→ Exercise aim
Reproduce every line of text in the data below without changing anything, and leave the pictures out of your answer.

→ Text extracted from each page
--
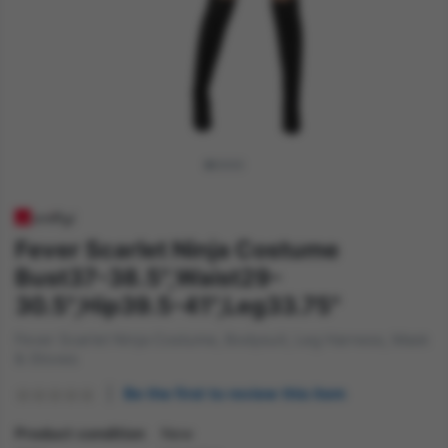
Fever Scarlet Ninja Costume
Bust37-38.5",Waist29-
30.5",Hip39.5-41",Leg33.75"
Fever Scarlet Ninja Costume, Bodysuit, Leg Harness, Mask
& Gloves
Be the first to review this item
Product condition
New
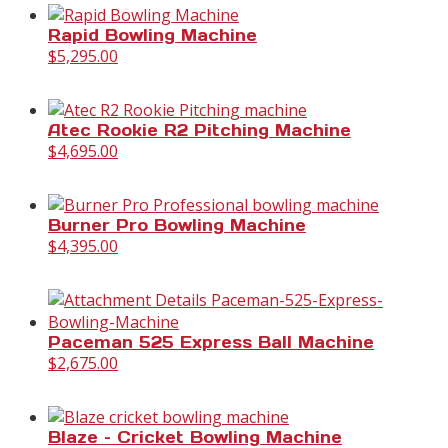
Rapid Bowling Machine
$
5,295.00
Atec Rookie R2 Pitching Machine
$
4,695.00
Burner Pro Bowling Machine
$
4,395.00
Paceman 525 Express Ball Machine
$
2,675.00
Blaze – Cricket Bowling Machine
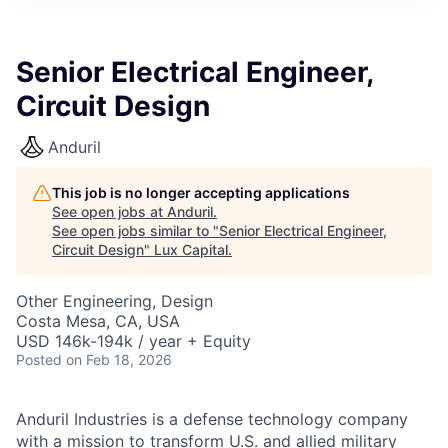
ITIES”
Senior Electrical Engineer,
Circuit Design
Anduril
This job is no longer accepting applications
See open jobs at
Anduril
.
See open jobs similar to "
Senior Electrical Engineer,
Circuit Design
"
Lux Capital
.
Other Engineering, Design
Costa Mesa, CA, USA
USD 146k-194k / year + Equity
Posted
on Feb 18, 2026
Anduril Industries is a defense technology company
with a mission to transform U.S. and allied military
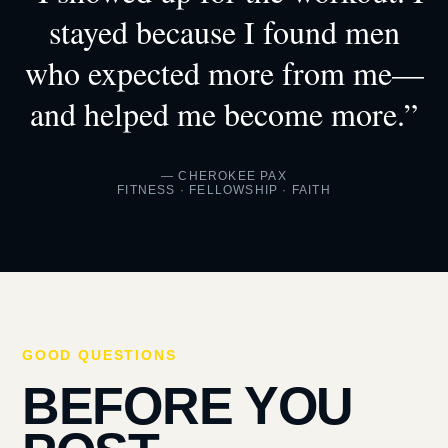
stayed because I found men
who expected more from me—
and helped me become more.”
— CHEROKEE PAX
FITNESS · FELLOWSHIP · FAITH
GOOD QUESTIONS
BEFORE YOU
--
→ Answer to this exercise
Fever Scarlet Ninja Costume
Bust37-38.5",Waist29-
30.5",Hip39.5-41",Leg33.75"
Fever Scarlet Ninja Costume, Bodysuit, Leg Harness, Mask
& Gloves
Be the first to review this item
Product condition
New
Rapid Bowling Machine
$
5,295.00
Atec Rookie R2 Pitching Machine
$
4,695.00
Burner Pro Bowling Machine
$
4,395.00
Paceman 525 Express Ball Machine
$
2,675.00
Blaze – Cricket Bowling Machine
ITIES”
Senior Electrical Engineer,
Circuit Design
Anduril
This job is no longer accepting applications
See open jobs at
Anduril
.
See open jobs similar to "
Senior Electrical Engineer,
Circuit Design
"
Lux Capital
.
Other Engineering, Design
Costa Mesa, CA, USA
USD 146k-194k / year + Equity
Posted
on Feb 18, 2026
Anduril Industries is a defense technology company
with a mission to transform U.S. and allied military
stayed because I found men
who expected more from me—
and helped me become more.”
— CHEROKEE PAX
FITNESS · FELLOWSHIP · FAITH
GOOD QUESTIONS
BEFORE YOU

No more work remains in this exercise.